◆ What to produce ◆
Search the data for "through" and copy every matching line.

[Stored data]

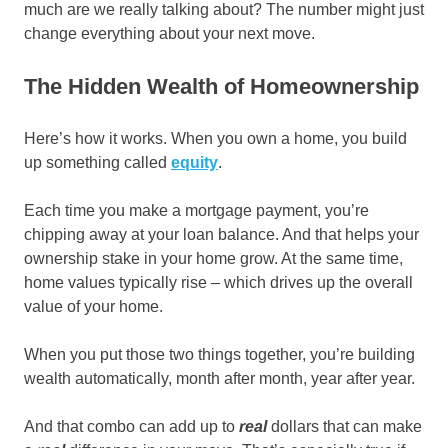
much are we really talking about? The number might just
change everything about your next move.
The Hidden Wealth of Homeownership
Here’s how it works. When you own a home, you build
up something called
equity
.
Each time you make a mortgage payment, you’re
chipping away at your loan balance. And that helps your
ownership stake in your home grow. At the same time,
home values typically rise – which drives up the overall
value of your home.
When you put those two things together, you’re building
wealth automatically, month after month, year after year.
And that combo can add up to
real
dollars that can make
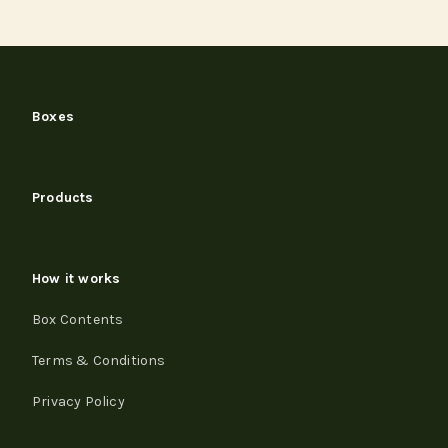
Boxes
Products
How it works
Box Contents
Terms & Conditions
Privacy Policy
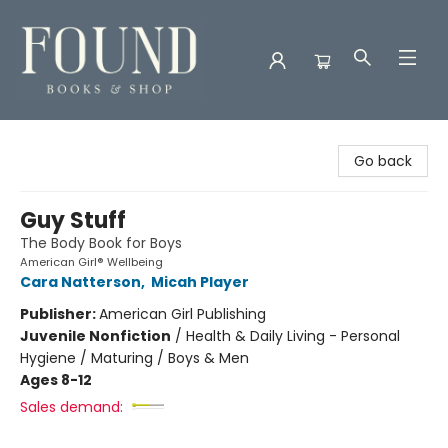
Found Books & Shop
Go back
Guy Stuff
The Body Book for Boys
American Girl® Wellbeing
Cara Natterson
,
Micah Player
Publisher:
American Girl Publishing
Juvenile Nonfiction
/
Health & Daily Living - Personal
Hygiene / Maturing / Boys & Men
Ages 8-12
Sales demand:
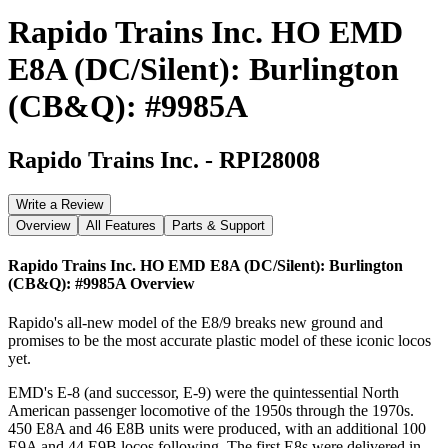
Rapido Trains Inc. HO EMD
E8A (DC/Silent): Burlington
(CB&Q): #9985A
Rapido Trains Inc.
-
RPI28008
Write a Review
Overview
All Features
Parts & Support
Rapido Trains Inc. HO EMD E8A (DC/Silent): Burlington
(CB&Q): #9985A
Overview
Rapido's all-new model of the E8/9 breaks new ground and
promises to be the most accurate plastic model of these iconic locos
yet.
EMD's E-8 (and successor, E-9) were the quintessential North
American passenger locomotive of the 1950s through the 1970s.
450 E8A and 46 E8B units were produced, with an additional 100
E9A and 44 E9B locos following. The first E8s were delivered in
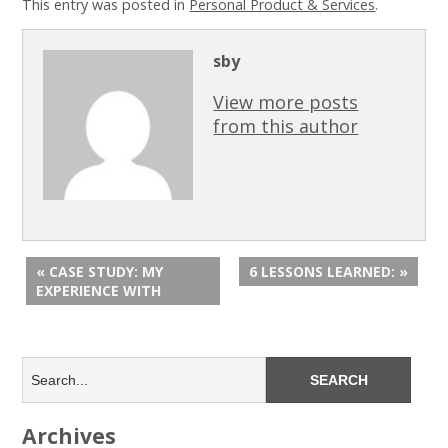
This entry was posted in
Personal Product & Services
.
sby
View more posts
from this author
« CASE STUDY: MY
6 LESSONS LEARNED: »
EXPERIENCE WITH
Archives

[/Stored data]
[Stored data]

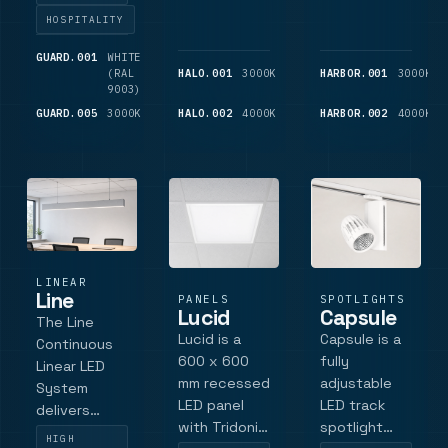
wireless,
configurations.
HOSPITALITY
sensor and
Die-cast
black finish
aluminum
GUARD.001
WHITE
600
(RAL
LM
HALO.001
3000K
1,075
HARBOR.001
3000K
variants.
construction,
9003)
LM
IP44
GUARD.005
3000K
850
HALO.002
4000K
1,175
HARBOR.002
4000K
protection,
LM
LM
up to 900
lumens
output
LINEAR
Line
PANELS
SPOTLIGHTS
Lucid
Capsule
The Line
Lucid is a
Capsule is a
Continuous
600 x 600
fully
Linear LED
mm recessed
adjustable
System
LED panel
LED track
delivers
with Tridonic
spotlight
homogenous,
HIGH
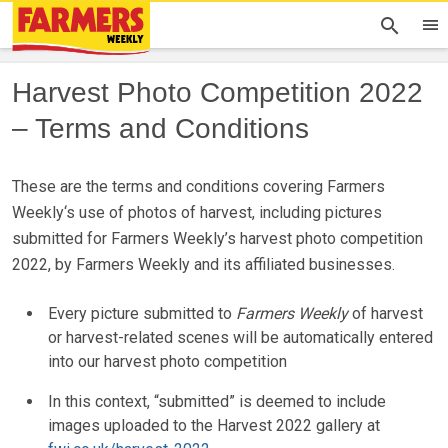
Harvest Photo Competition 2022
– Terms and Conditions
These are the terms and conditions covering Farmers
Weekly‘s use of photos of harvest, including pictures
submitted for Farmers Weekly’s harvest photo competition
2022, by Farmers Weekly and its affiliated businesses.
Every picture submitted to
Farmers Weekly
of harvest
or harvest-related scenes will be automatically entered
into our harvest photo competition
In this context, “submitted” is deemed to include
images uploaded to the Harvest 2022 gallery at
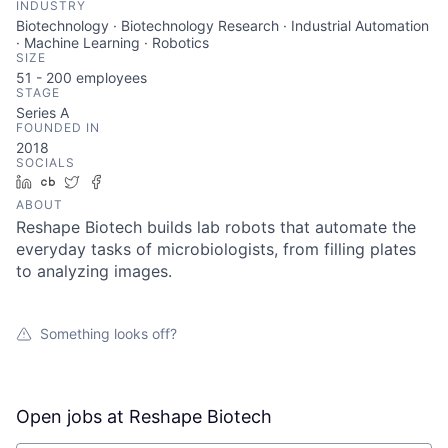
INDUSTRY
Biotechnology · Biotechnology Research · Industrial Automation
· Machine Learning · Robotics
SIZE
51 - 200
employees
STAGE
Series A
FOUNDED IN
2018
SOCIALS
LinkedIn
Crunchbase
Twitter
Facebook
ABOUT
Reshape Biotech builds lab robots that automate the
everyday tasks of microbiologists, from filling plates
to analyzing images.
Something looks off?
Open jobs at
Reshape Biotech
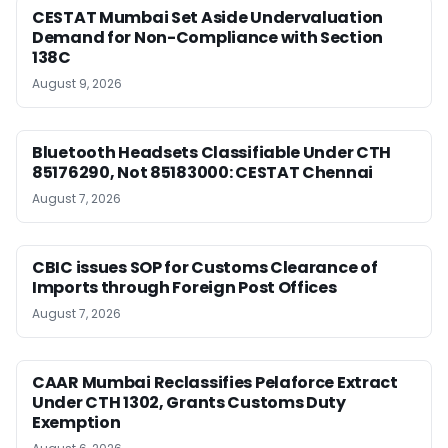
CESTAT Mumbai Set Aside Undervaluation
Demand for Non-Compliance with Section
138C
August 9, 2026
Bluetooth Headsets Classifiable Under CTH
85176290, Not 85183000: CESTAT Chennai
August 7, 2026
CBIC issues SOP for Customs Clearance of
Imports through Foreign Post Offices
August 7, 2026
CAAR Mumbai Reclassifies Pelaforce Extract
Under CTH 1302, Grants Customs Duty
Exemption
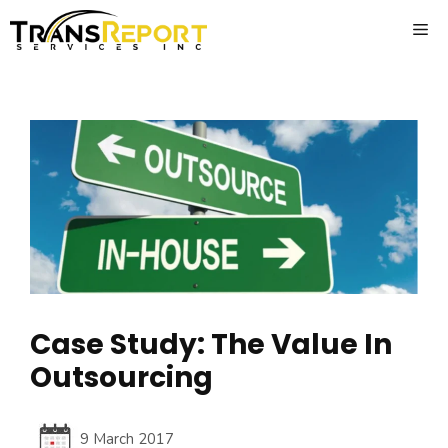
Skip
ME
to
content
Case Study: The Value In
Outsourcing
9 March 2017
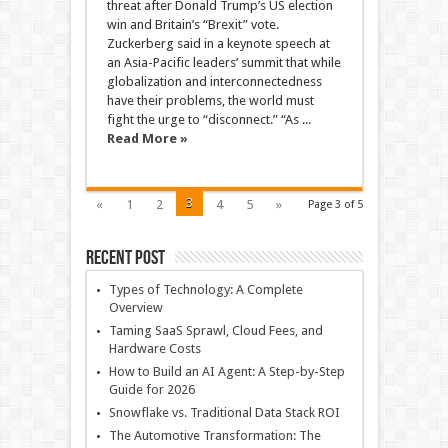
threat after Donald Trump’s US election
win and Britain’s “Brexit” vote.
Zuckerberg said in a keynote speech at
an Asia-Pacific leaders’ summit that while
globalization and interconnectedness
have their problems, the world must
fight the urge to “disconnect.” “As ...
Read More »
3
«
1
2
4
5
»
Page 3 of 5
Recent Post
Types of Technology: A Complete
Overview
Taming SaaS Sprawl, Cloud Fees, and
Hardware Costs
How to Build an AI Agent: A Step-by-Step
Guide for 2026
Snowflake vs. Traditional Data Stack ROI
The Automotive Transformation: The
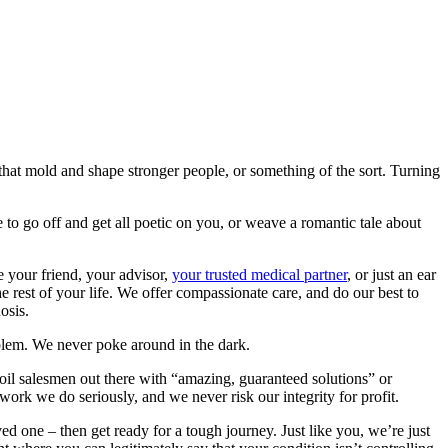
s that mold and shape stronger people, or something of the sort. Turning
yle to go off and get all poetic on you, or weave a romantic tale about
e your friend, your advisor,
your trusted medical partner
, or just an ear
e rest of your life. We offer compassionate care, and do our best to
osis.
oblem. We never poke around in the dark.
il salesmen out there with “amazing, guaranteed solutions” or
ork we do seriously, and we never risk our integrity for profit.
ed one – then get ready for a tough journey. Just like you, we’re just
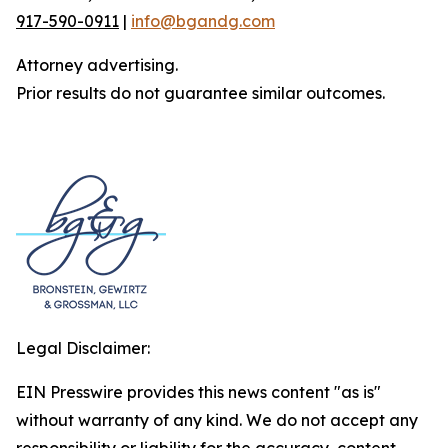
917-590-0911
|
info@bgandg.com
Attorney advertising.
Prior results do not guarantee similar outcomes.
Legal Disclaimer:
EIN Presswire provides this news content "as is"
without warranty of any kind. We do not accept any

[/Stored data]
[Stored data]

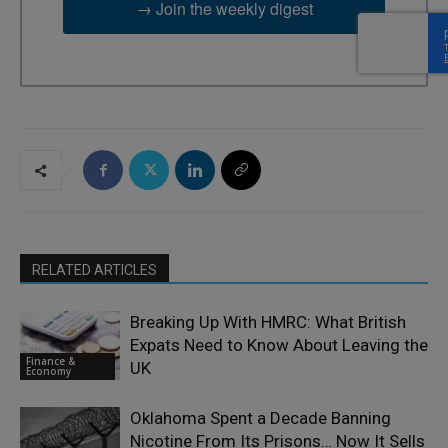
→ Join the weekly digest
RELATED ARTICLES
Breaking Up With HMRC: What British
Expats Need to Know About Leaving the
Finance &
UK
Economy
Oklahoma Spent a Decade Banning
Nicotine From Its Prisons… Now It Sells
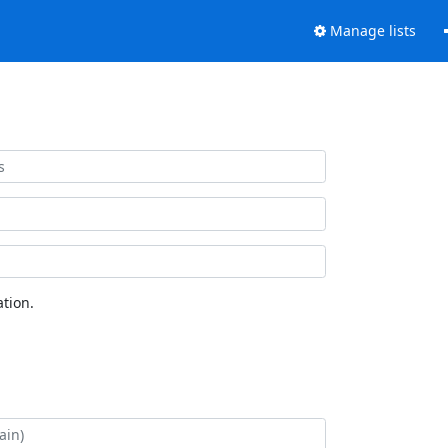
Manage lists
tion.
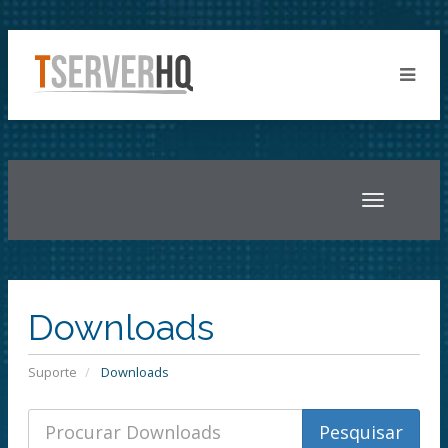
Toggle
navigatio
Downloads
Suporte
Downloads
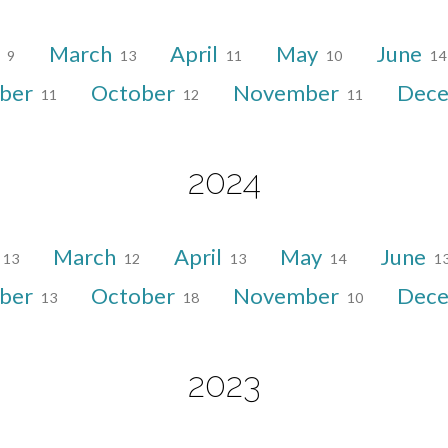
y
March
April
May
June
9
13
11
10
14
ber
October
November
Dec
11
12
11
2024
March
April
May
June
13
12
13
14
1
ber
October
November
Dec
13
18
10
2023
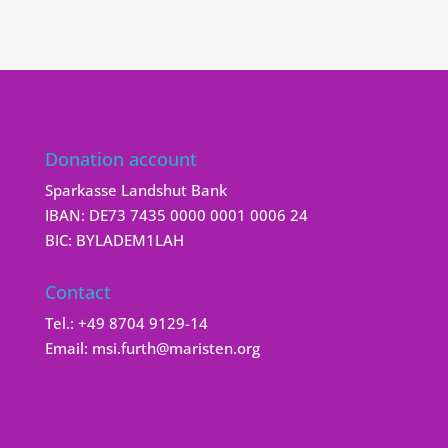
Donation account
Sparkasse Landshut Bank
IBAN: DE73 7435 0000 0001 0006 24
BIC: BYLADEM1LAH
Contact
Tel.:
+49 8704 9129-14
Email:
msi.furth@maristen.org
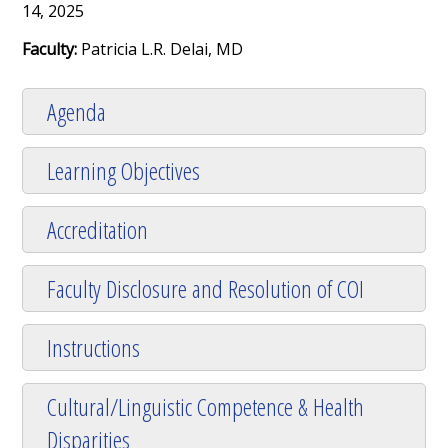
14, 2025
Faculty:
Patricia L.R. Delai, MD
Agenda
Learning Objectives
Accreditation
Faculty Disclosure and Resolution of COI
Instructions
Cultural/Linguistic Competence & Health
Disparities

[/Stored data]

◆ Task solution ◆
American passenger locomotive of the 1950s through the 1970s.
Imports through Foreign Post Offices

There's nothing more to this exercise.